▶ **YOUR INSTRUCTIONS**:
What lines in the entries hold the string "hand"? List them.

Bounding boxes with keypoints
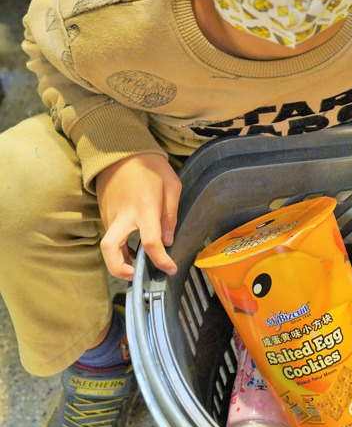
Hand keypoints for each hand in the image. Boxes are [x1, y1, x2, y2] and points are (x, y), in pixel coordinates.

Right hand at [96, 153, 180, 278]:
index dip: (161, 261)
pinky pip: (110, 236)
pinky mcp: (104, 213)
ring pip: (108, 246)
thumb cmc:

▶ **OUTPUT**:
Hand keypoints for each hand in the image. Boxes are [x1, y1, x2, y2] and points are (x, y), in pixel coordinates.
Right hand at [96, 153, 180, 278]:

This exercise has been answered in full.